Given this, one way to try to find the solution for this is take a look at
all the possible trees that you know about and ask when they would apply as
a solution. It kind of gets you going towards thinking about the mechanics
of the problem. First let's rewrite the type signature as the function head:
delete val (Node v t1 t2)
and now let's ask the pivotal question once again: "what sorts of trees can
I think of?" Well, we are looking at two of them in the second argument
to delete() - t1 and t2. When is t1 the solution to this problem? Well,
that's the same as asking when would we only return the left subtree after hitt\ing a node. And when would we do that? Well, the answer to that is:
"if val == v and there is no left subtree, then we
simply need to return t1." Nice! Codewise, it looks like this:
(val == v) && (isNil t2) = t1
Now of course we have the "mirror" situation
of when do we only return t2? And the answer is very similar to the other one:
(val == v) && (isNil t1) = t2
Ok, so we've nailed down two cases just by taking a look at the head
of the rule.

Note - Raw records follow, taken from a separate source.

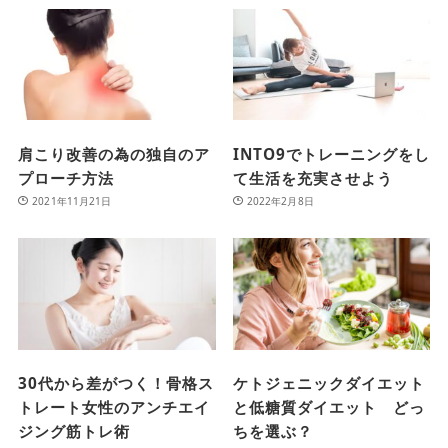
肩こり改善の為の独自のア
INTO9でトレーニングをし
プローチ方法
て生活を充実させよう
2021年11月21日
2022年2月8日
30代から差がつく！骨格ス
ケトジェニックダイエット
トレート女性のアンチエイ
と低糖質ダイエット どっ
ジング筋トレ術
ちを選ぶ？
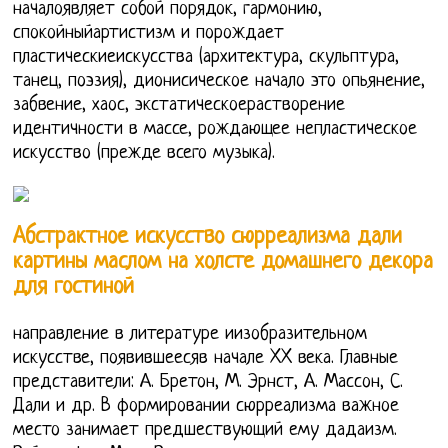
началоявляет собой порядок, гармонию,
спокойныйартистизм и порождает
пластическиеискусства (архитектура, скульптура,
танец, поэзия), дионисическое начало это опьянение,
забвение, хаос, экстатическоерастворение
идентичности в массе, рождающее непластическое
искусство (прежде всего музыка).
Абстрактное искусство сюрреализма дали
картины маслом на холсте домашнего декора
для гостиной
направление в литературе иизобразительном
искусстве, появившеесяв начале XX века. Главные
представители: А. Бретон, М. Эрнст, А. Массон, С.
Дали и др. В формировании сюрреализма важное
место занимает предшествующий ему дадаизм.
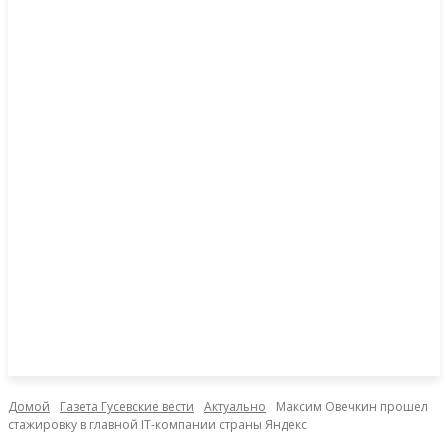
Домой
Газета Гусевские вести
Актуально
Максим Овечкин прошел
стажировку в главной IT-компании страны Яндекс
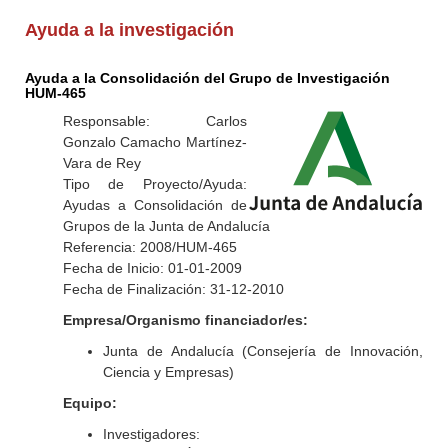
Ayuda a la investigación
Ayuda a la Consolidación del Grupo de Investigación
HUM-465
Responsable: Carlos
Gonzalo Camacho Martínez-
Vara de Rey
Tipo de Proyecto/Ayuda:
Ayudas a Consolidación de
Grupos de la Junta de Andalucía
Referencia: 2008/HUM-465
Fecha de Inicio: 01-01-2009
Fecha de Finalización: 31-12-2010
Empresa/Organismo financiador/es:
Junta de Andalucía (Consejería de Innovación,
Ciencia y Empresas)
Equipo:
Investigadores:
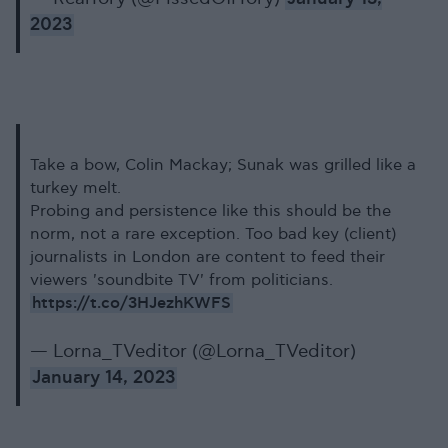
2023
Take a bow, Colin Mackay; Sunak was grilled like a
turkey melt.
Probing and persistence like this should be the
norm, not a rare exception. Too bad key (client)
journalists in London are content to feed their
viewers 'soundbite TV' from politicians.
https://t.co/3HJezhKWFS
— Lorna_TVeditor (@Lorna_TVeditor)
January 14, 2023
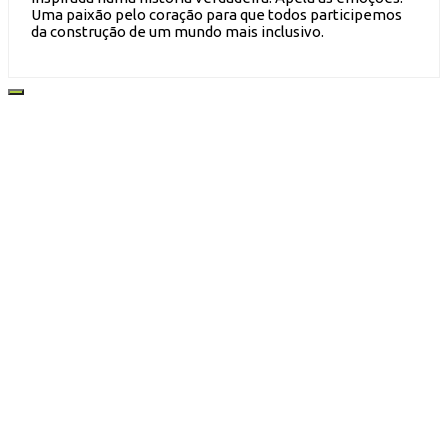
Uma paixão pelo coração para que todos participemos
da construção de um mundo mais inclusivo.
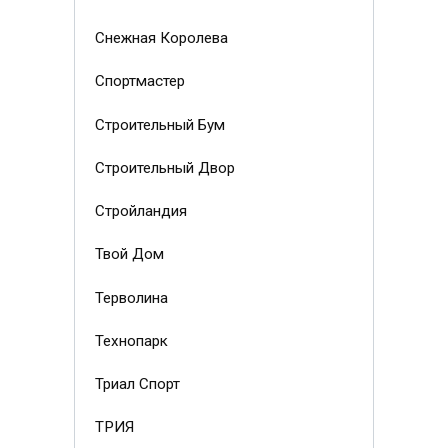
Снежная Королева
Спортмастер
Строительный Бум
Строительный Двор
Стройландия
Твой Дом
Терволина
Технопарк
Триал Спорт
ТРИЯ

So, let's see both of those cases had to do with being at a
node where val == v. The only difference was that the left or right subtree
was not there.
So obviously, we want to start thinking about when val == v and both
subtrees are there. Well in that case, we need to remove the root node and
join the 2 subtrees, maintaining the required binary tree ordering. So
that clause looks like this, assuming we use the fallback properties of
otherwise = join t1 t2
So we have thorougly cased out all of the scenarios where we have reached
the node of interest. What happens in the current node has a value greater
than the one we want to delete? Well, the node we are looking for must
exist down the left subtree:
val < v = Node v (delete val t1) t2
and conversely, if the current node's value is less than the one we are
looking for then we need to try to delete down the right subtree:
val > v = Node v t1 (delete val t2)
So now that we have cased all deletion scenarios out, we have our
final delete function:
delete val (Node v t1 t2)
| val < v = Node v (delete val t1) t2
| val > v = Node v t1 (delete val t2)
| isNil t2 = t1
| isNil t1 = t2
| otherwise = join t1 t2
SJT says that one should start with an informal description of a problem, then come up with your types. I add to that: once you get your types, then create type signatures for your functions and then once you get your type signatures, build the head of your function with pattern matching and then use the required types to express various cases.
In 16.9 of SJT's book "Craft of Functional Programming" he says "A binary relation relates together certain elements of a set"
My problem with this is that the elements do not have to be in the same set. A relation is a subset of the cross product of sets A and B, where A and B are not of the same type.
Next he gives a type definition
type Relation a = Set (a,a)
And I think it should be:
type Relation a,b = Set (a,b)
does Haskell optimize the list dissection in something like this:
take n lis ++ listElem ++ drop (n+1) lis
Cale gibbard came up with a Monad for interspering:
"hello" >>= (\x -> [x,' '])
but what if you don't want a trailing space?